— Tu peux y aller, tu sais ! m’encourage Charles. Elle est pas feignante.
Je ne veux pas être désagréable et lui dire qu’on est à fond. Charles va être déçu. On se laisse porter par le bruit du moteur. La voiture empeste le kirsch.
Une heure après le départ, je tapote le cadran de l’index.
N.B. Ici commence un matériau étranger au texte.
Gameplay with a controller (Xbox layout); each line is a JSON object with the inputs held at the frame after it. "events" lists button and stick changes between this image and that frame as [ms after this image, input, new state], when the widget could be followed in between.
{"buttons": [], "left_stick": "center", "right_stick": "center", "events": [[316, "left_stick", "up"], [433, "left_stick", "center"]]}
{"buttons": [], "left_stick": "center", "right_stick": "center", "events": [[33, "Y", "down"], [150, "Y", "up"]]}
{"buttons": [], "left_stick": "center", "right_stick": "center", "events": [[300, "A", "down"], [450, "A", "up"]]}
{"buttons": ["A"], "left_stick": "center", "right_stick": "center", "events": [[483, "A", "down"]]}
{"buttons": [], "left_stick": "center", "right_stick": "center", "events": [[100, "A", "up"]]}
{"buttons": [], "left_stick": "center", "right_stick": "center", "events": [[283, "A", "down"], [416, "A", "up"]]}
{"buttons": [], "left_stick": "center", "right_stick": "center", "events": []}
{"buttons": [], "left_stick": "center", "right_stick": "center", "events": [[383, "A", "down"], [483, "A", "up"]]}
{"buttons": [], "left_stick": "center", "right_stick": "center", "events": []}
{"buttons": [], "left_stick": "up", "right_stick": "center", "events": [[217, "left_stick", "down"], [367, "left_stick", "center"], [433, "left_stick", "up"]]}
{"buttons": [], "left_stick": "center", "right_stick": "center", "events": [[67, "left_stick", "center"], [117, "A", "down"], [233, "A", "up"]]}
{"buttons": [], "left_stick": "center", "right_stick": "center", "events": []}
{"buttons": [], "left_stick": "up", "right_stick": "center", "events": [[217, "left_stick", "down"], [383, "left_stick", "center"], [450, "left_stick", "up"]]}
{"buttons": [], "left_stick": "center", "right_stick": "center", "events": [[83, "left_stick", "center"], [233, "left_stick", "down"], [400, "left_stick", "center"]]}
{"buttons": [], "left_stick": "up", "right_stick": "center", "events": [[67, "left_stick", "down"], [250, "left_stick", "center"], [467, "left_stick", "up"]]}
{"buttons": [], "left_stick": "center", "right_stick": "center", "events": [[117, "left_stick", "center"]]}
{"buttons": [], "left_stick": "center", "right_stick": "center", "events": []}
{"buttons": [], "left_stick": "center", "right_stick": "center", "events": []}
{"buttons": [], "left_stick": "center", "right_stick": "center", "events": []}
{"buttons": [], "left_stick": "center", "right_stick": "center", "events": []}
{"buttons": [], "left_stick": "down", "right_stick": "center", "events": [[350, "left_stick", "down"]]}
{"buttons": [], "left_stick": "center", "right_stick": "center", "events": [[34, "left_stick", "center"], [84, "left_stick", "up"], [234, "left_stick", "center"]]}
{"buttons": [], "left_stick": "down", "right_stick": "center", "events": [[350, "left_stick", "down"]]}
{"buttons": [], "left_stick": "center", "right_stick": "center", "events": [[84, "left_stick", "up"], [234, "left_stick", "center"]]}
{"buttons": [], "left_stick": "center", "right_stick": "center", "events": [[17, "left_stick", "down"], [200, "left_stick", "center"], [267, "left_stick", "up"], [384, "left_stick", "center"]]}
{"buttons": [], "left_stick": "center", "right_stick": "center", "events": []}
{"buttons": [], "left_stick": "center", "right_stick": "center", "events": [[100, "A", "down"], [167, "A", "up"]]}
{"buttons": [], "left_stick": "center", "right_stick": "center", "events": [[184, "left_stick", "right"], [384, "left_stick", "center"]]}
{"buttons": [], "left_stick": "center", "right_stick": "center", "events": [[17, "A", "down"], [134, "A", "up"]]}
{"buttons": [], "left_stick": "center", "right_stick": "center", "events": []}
La jauge descend tellement vite que j’en crois à peine mes yeux.
— Ah ça, dit Charles, elle suce un peu !
Tu parles. Elle pompe ses douze litres au cent, facile. Calcul rapide. Ça peut tenir. Mais juste. Je fais tout pour chasser Nicole de mes pensées. En m’éloignant de Paris, j’ai la certitude de me rapprocher d’elle. De la sauver.
Putain, je vais le faire.
Je serre le volant parce que la direction tangue vraiment dangereusement.
— C’est douloureux ? demande Charles en désignant mes bandages.
— Non, pas ça…
Charles opine du bonnet. Il croit comprendre ce que je veux dire. Et je me rends compte que depuis qu’il m’a fait le premier signe d’Indien à la sortie de la maison d’arrêt, je lui ai pris son portable, ses vingt euros, sa voiture et que je l’ai embarqué dans l’aventure sans rien lui dire, sans rien lui expliquer. Charles n’a pas posé une seule question. Je me tourne vers lui. Il regarde le paysage défiler. Son visage me bouleverse.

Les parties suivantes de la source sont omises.